Two children named Kendra (Shareeka Epps) and Curtis (Meshach Peters) were characters that were included in the film during the hospital sequence (as shown by behind the scenes photos) but were cut out of the theatrical release of the film. Curtis was hospitalized with an injured hand with his sister Kendra keeping him company, the children hear the Predalien in the hallway and accidentally knock something off a table and draw its attention away from the maternity ward of babies, as they proceeded to flee the Predalien is distracted by the nurse leaving pregnant Sue's room and proceeds to kill her (in both versions the Predalien merely looks at the maternity ward before it cuts to the nurse being attacked and killed), the children escape with her car only for an alien to jump onto the roof and attack them before they encounter Dallas and his group on the road, as they fling the alien off the car it proceeds to attack Molly only for Kelly to kill it with a rail gun mounted on the tank (this shot can be seen in the trailer), the siblings join them only to leave with Morales and stay in the town while everyone else leaves as they refused to return to the hospital. Despite this Curtis's name still appears in the credits.

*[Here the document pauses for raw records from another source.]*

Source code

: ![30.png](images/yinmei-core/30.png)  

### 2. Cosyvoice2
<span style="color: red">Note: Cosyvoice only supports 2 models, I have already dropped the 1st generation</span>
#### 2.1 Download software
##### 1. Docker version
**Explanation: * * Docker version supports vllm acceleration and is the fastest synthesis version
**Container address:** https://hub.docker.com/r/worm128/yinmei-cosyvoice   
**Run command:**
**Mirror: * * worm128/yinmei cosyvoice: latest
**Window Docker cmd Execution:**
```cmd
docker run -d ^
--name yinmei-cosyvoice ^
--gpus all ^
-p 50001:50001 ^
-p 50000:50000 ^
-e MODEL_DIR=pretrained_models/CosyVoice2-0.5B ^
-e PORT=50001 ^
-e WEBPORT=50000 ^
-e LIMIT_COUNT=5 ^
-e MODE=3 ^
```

This film marks the first, and so far the only, time in a Predator film where the Predator creature kills a female character, when the Predator Wolf bisects Jessie with an acid drenched shuriken in the hospital sequence. Although it was an accident, as the shuriken struck two aliens before it pinned her to the wall and sliced her at the waist.
The scene where Carrie is cornered by an Alien in the restaurant kitchen and comes at face level with an Alien is a reference to the iconic image from Alien³ (1992) where the Alien is right next to Ripley's face.
Something that was never seen before in an Alien film, the Predalien is capable of implanting embryos down people's, or as seen in the film, pregnant women's throats using it's inner jaw. It was explained by the Strause brothers that the Predalien was a queen that used this method as a temporary mechanism before maturing enough to lay eggs. This was also touched upon before in the assembly cut of Alien³ (1992), where a special type of facehugger is seen capable of implanting two embryos, one a regular alien and the other a queen, inside Ripley and an Ox (a dog in the theatrical cut) which explains how there could be two aliens in the film despite what appears to be only one egg on the sulaco. This facehugger's corpse can be seen next to the ox's dead body for a brief second, despite the facehugger clearly looking like a normal one in the opening scene of the film. Despite this, Alien vs. Predator (2004) shows that a normal facehugger impregnated the Predator which would eventually become a host to a Predalien. This is either a continuity error or a deliberate retcon by the directors.